◆ **WRITTEN TASK**:
Look through the data below for the line with "- **Sign Up:** Users", and transcribe it exactly together with each line after it up to and including the line with "#### Book Management". Give nothing else.

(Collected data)
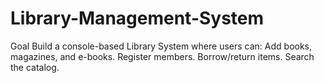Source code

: # Library-Management-System
Goal  Build a console-based Library System where users can:  Add books, magazines, and e-books.  Register members.  Borrow/return items.  Search the catalog.
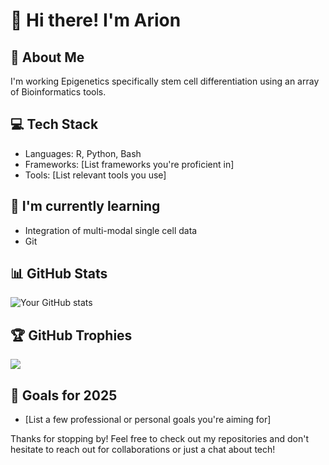 # 👋 Hi there! I'm Arion

## 🚀 About Me
I'm working Epigenetics specifically stem cell differentiation using an array of Bioinformatics tools.

## 💻 Tech Stack
- Languages: R, Python, Bash
- Frameworks: [List frameworks you're proficient in]
- Tools: [List relevant tools you use]


## 🌱 I'm currently learning
- Integration of multi-modal single cell data
- Git



## 📊 GitHub Stats
![Your GitHub stats](https://github-readme-stats.vercel.app/api?username=YourGitHubUsername&show_icons=true&theme=radical)

## 🏆 GitHub Trophies
![](https://github-profile-trophy.vercel.app/?username=YourGitHubUsername&theme=radical&no-frame=false&no-bg=true&margin-w=4)

## 🎯 Goals for 2025
- [List a few professional or personal goals you're aiming for]

Thanks for stopping by! Feel free to check out my repositories and don't hesitate to reach out for collaborations or just a chat about tech!

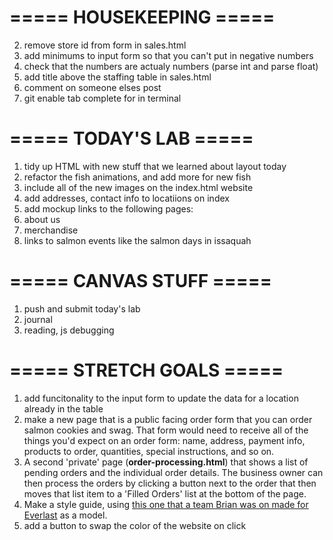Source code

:# ===== HOUSEKEEPING =====
2. remove store id from form in sales.html
3. add minimums to input form so that you can't put in negative numbers
4. check that the numbers are actualy numbers (parse int and parse float)
5. add title above the staffing table in sales.html
7. comment on someone elses post
1. git enable tab complete for in terminal
 
# ===== TODAY'S LAB =====
1. tidy up HTML with new stuff that we learned about layout today
0. refactor the fish animations, and add more for new fish
1. include all of the new images on the index.html website
2. add addresses, contact info to locatiions on index
3. add mockup links to the following pages:
  1. about us
  2. merchandise
  3. links to salmon events like the salmon days in issaquah

# ===== CANVAS STUFF =====
1. push and submit today's lab
2. journal
3. reading, js debugging  

# ===== STRETCH GOALS =====
1. add funcitonality to the input form to update the data for a location already in the table
2. make a new page that is a public facing order form that you can order salmon cookies and swag. That form would need to receive all of the things you'd expect on an order form: name, address, payment info, products to order, quantities, special instructions, and so on.
3. A second 'private' page (**order-processing.html**) that shows a list of pending orders and the individual order details. The business owner can then process the orders by clicking a button next to the order that then moves that list item to a 'Filled Orders' list at the bottom of the page.
4. Make a style guide, using [this one that a team Brian was on made for Everlast](http://everlast.com/style-guide) as a model.
5. add a button to swap the color of the website on click
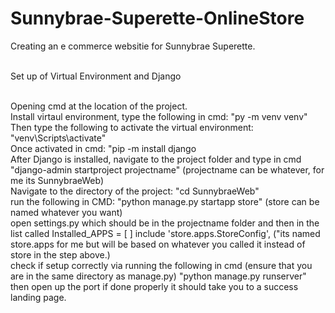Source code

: # Sunnybrae-Superette-OnlineStore
Creating an e commerce websitie for Sunnybrae Superette. 

<br> Set up of Virtual Environment and Django </br>

<br> Opening cmd at the location of the project.
<br> Install virtaul environment, type the following in cmd: "py -m venv venv"
<br> Then type the following to activate the virtual environment: "venv\Scripts\activate" 
<br> Once activated in cmd: "pip -m install django
<br> After Django is installed, navigate to the project folder and type in cmd "django-admin startproject projectname" (projectname can be whatever, for me its SunnybraeWeb)
<br> Navigate to the directory of the project: "cd SunnybraeWeb" 
<br> run the following in CMD: "python manage.py startapp store" (store can be named whatever you want)
<br> open settings.py which should be in the projectname folder and then in the list called Installed_APPS = [ ] include 'store.apps.StoreConfig', ("its named store.apps for me but will be based on whatever you called it instead of store in the step above.)
<br> check if setup correctly via running the following in cmd (ensure that you are in the same directory as manage.py) "python manage.py runserver" then open up the port if done properly it should take you to a success landing page. 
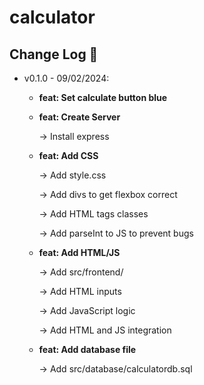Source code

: # calculator

## Change Log  📝 
* v0.1.0 - 09/02/2024:
  - **feat: Set calculate button blue**
  -  **feat: Create Server**

     -> Install express

  - **feat: Add CSS**

    -> Add style.css
    
    -> Add divs to get flexbox correct
    
    -> Add HTML tags classes
    
    -> Add parseInt to JS to prevent bugs

  - **feat: Add HTML/JS**
    
    -> Add src/frontend/
    
    -> Add HTML inputs
    
    -> Add JavaScript logic
    
    -> Add HTML and JS integration

  - **feat: Add database file**
  
    -> Add src/database/calculatordb.sql
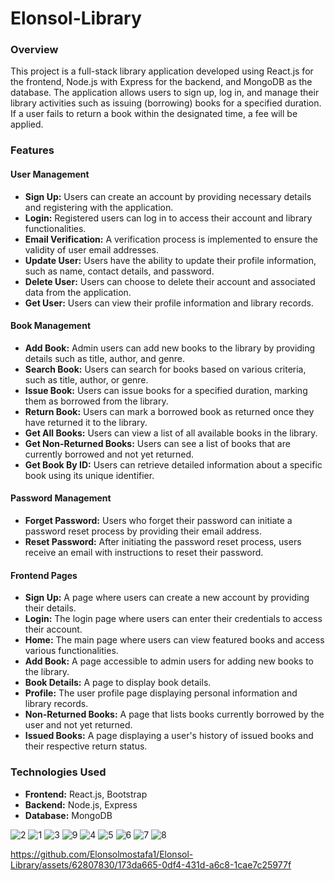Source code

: # Elonsol-Library

### Overview
This project is a full-stack library application developed using React.js for the frontend, Node.js with Express for the backend, and MongoDB as the database. The application allows users to sign up, log in, and manage their library activities such as issuing (borrowing) books for a specified duration. If a user fails to return a book within the designated time, a fee will be applied.

### Features
#### User Management
- **Sign Up:** Users can create an account by providing necessary details and registering with the application.
- **Login:** Registered users can log in to access their account and library functionalities.
- **Email Verification:** A verification process is implemented to ensure the validity of user email addresses.
- **Update User:** Users have the ability to update their profile information, such as name, contact details, and password.
- **Delete User:** Users can choose to delete their account and associated data from the application.
- **Get User:** Users can view their profile information and library records.

#### Book Management
- **Add Book:** Admin users can add new books to the library by providing details such as title, author, and genre.
- **Search Book:** Users can search for books based on various criteria, such as title, author, or genre.
- **Issue Book:** Users can issue books for a specified duration, marking them as borrowed from the library.
- **Return Book:** Users can mark a borrowed book as returned once they have returned it to the library.
- **Get All Books:** Users can view a list of all available books in the library.
- **Get Non-Returned Books:** Users can see a list of books that are currently borrowed and not yet returned.
- **Get Book By ID:** Users can retrieve detailed information about a specific book using its unique identifier.

#### Password Management
- **Forget Password:** Users who forget their password can initiate a password reset process by providing their email address.
- **Reset Password:** After initiating the password reset process, users receive an email with instructions to reset their password.

#### Frontend Pages
- **Sign Up:** A page where users can create a new account by providing their details.
- **Login:** The login page where users can enter their credentials to access their account.
- **Home:** The main page where users can view featured books and access various functionalities.
- **Add Book:** A page accessible to admin users for adding new books to the library.
- **Book Details:** A page to display book details.
- **Profile:** The user profile page displaying personal information and library records.
- **Non-Returned Books:** A page that lists books currently borrowed by the user and not yet returned.
- **Issued Books:** A page displaying a user's history of issued books and their respective return status.

### Technologies Used
- **Frontend:** React.js, Bootstrap
- **Backend:** Node.js, Express
- **Database:** MongoDB


![2](https://github.com/Elonsolmostafa1/Elonsol-Library/assets/62807830/659811b4-3d8d-400f-8f19-b4a89fc65240)
![1](https://github.com/Elonsolmostafa1/Elonsol-Library/assets/62807830/c293dd2a-f199-4a59-bcde-989b5c326bd7)
![3](https://github.com/Elonsolmostafa1/Elonsol-Library/assets/62807830/c7636856-3dfa-4da3-b43d-aba0506a890f)
![9](https://github.com/Elonsolmostafa1/Elonsol-Library/assets/62807830/02859ae2-1248-4ed9-a148-0229c8e6eb2d)
![4](https://github.com/Elonsolmostafa1/Elonsol-Library/assets/62807830/b0716446-86ec-408b-a02a-b0f668102382)
![5](https://github.com/Elonsolmostafa1/Elonsol-Library/assets/62807830/770fa321-6b01-4edc-8e42-e25dde74ffdc)
![6](https://github.com/Elonsolmostafa1/Elonsol-Library/assets/62807830/66cbb091-6f1e-4ce7-aaf9-187a97a67a42)
![7](https://github.com/Elonsolmostafa1/Elonsol-Library/assets/62807830/59487abf-ae3d-488b-afa9-dfcf2bf7e7ee)
![8](https://github.com/Elonsolmostafa1/Elonsol-Library/assets/62807830/ec88d50b-6ecb-482e-8b6d-d15cb260b351)




https://github.com/Elonsolmostafa1/Elonsol-Library/assets/62807830/173da665-0df4-431d-a6c8-1cae7c25977f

◆ **RESPONSE BOX**:
- **Sign Up:** Users can create an account by providing necessary details and registering with the application.
- **Login:** Registered users can log in to access their account and library functionalities.
- **Email Verification:** A verification process is implemented to ensure the validity of user email addresses.
- **Update User:** Users have the ability to update their profile information, such as name, contact details, and password.
- **Delete User:** Users can choose to delete their account and associated data from the application.
- **Get User:** Users can view their profile information and library records.

#### Book Management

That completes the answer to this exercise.